▶ **Action item**
The answer must be every line of the records below that holds the word "livres".

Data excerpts
****************************************
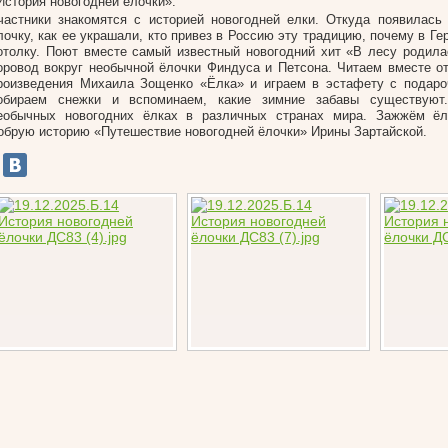
История новогодней ёлочки».
частники знакомятся с историей новогодней елки. Откуда появилась
лочку, как ее украшали, кто привез в Россию эту традицию, почему в Ге
отолку. Поют вместе самый известный новогодний хит «В лесу родила
оровод вокруг необычной ёлочки Финдуса и Петсона. Читаем вместе от
роизведения Михаила Зощенко «Ёлка» и играем в эстафету с подаро
обираем снежки и вспоминаем, какие зимние забавы существуют
еобычных новогодних ёлках в различных странах мира. Зажжём ё
обрую историю «Путешествие новогодней ёлочки» Ирины Зартайской.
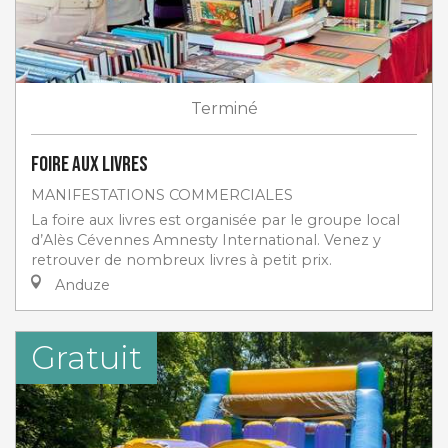
Terminé
Foire aux livres
MANIFESTATIONS COMMERCIALES
La foire aux livres est organisée par le groupe local
d’Alès Cévennes Amnesty International. Venez y
retrouver de nombreux livres à petit prix.
Anduze
Gratuit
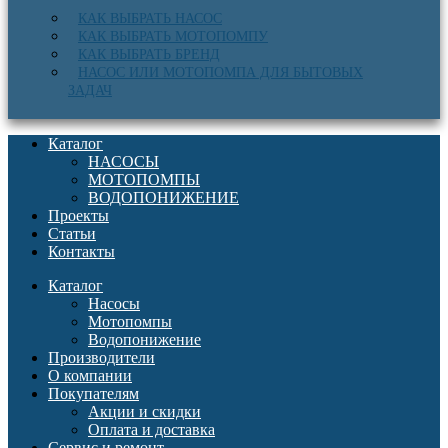
КАК ВЫБРАТЬ НАСОС
КАК ВЫБРАТЬ МОТОПОМПУ
КАК ВЫБРАТЬ БРЕНД
НАСОС ИЛИ МОТОПОМПА ДЛЯ БЫТОВЫХ
ЗАДАЧ
Каталог
НАСОСЫ
МОТОПОМПЫ
ВОДОПОНИЖЕНИЕ
Проекты
Статьи
Контакты
Каталог
Насосы
Мотопомпы
Водопонижение
Производители
О компании
Покупателям
Акции и скидки
Оплата и доставка
Сервис и ремонт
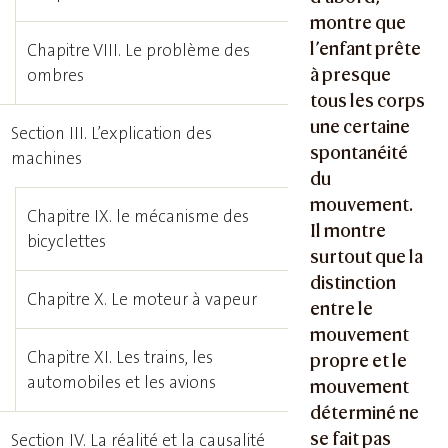
montre que
l’enfant prête
Chapitre VIII. Le problème des
à presque
ombres
tous les corps
une certaine
Section III. L’explication des
spontanéité
machines
du
mouvement.
Chapitre IX. le mécanisme des
Il montre
bicyclettes
surtout que la
distinction
Chapitre X. Le moteur à vapeur
entre le
mouvement
Chapitre XI. Les trains, les
propre et le
automobiles et les avions
mouvement
déterminé ne
se fait pas
Section IV. La réalité et la causalité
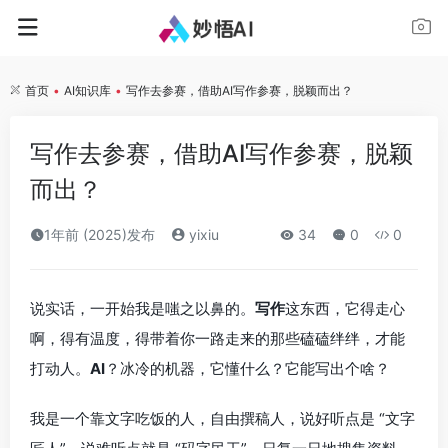
首页
•
AI知识库
•
写作去参赛，借助AI写作参赛，脱颖而出？
写作去参赛，借助AI写作参赛，脱颖
而出？
1年前 (2025)发布
yixiu
34
0
0
说实话，一开始我是嗤之以鼻的。
写作
这东西，它得走心
啊，得有温度，得带着你一路走来的那些磕磕绊绊，才能
打动人。
AI
？冰冷的机器，它懂什么？它能写出个啥？
我是一个靠文字吃饭的人，自由撰稿人，说好听点是 “文字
****************************************
▶ **Task answer**
Foire aux livres
La foire aux livres est organisée par le groupe local
retrouver de nombreux livres à petit prix.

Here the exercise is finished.